PS mengakui bahwa tidak tahu, karena tidak bersama temannya saat menemui dokter, hanya dititipkan resep ini untuk beli obat ke apotek.
Apt: Baik, Pak. Ini obatnya Alprazolam 0,5mg untuk menenangkan pikiran. Diminum dua kali sehari setengah tablet, jadi obat diminum setiap dua belas jam. Obat ini bisa bikin ngantuk ya, Pak.
PS: Owh gitu.
Apt: (sambil menunjukkan kartu nama dokter yang praktik di apotek) Pak, di apotek sini juga ada dokter, ini kartu namanya.
PS: (Setelah melihat sebentar kartu nama) Owh, di sini ada Psikiater ya?
Apt: Iya, Pak, beliau Psikiater, dokter spesialis kesehatan jiwa.
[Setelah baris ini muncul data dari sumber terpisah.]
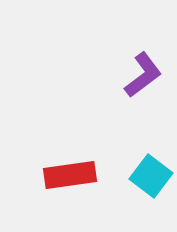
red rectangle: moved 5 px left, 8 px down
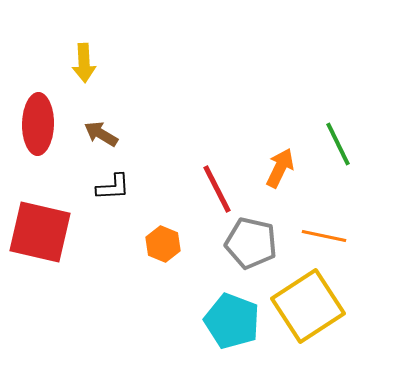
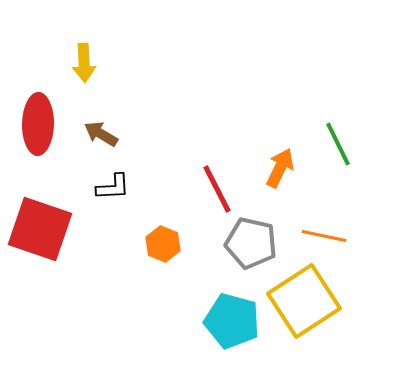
red square: moved 3 px up; rotated 6 degrees clockwise
yellow square: moved 4 px left, 5 px up
cyan pentagon: rotated 6 degrees counterclockwise
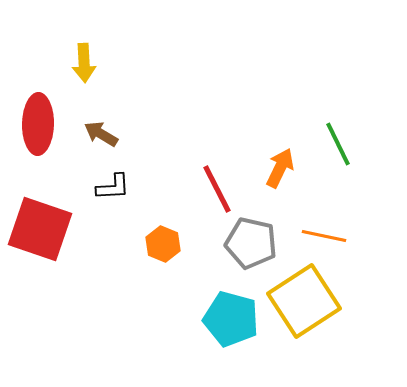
cyan pentagon: moved 1 px left, 2 px up
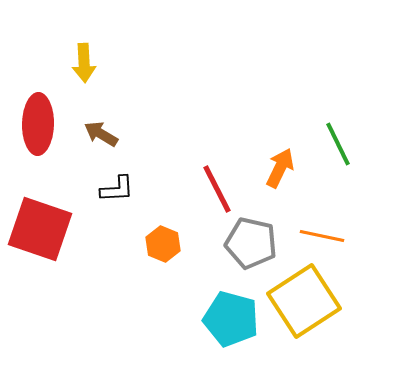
black L-shape: moved 4 px right, 2 px down
orange line: moved 2 px left
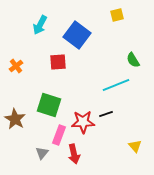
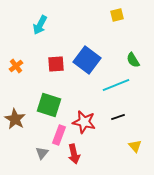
blue square: moved 10 px right, 25 px down
red square: moved 2 px left, 2 px down
black line: moved 12 px right, 3 px down
red star: moved 1 px right; rotated 15 degrees clockwise
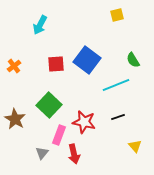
orange cross: moved 2 px left
green square: rotated 25 degrees clockwise
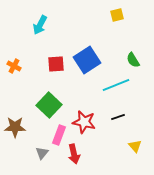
blue square: rotated 20 degrees clockwise
orange cross: rotated 24 degrees counterclockwise
brown star: moved 8 px down; rotated 30 degrees counterclockwise
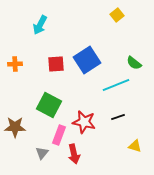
yellow square: rotated 24 degrees counterclockwise
green semicircle: moved 1 px right, 3 px down; rotated 21 degrees counterclockwise
orange cross: moved 1 px right, 2 px up; rotated 32 degrees counterclockwise
green square: rotated 15 degrees counterclockwise
yellow triangle: rotated 32 degrees counterclockwise
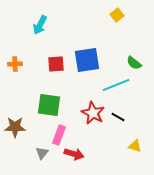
blue square: rotated 24 degrees clockwise
green square: rotated 20 degrees counterclockwise
black line: rotated 48 degrees clockwise
red star: moved 9 px right, 9 px up; rotated 15 degrees clockwise
red arrow: rotated 60 degrees counterclockwise
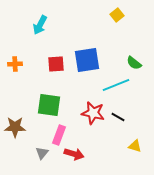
red star: rotated 15 degrees counterclockwise
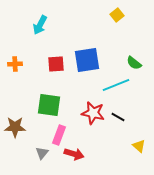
yellow triangle: moved 4 px right; rotated 24 degrees clockwise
PS: Sebenarnya, obat ini untuk saya sendiri. Akhir-akhir ini, saya merasa sering sesak napas. Duduk-duduk biasa saja juga rasa sesak. Sudah cek macam-macam, sudah cek jantung juga pakai alat, gak nemu sakitnya apa. Tetapi, kata dokter akhir-akhir ini, saya terlalu banyak pikiran, jadi meresepkan obat penenang ini.
Apt: Owh gitu, Pak. Kalau bapak mau konsultasi dengan Psikiater, bisa janjian setiap Senin sampai Sabtu, jam 16.00-21.00 WIB.
PS: Nanti saya habis minum obat ini dulu deh, baru lihat gimana. Kalau tidak membaik, saya baru konsultasi sama psikiater lagi. Terima kasih.
Apt: Bisa, Pak. Nanti bisa telepon dulu ke apotek. Terima kasih. Semoga sehat selalu.
Menanyakan untuk siapa obat ini, dan keluhan apa yang dialami pasien itu bukan sok ingin tahu, ingin mencampuri, sok "kepo", atau ingin menggosip. Tetapi, itu memang diperlukan untuk mengkaji resep perihal pertimbangan klinis.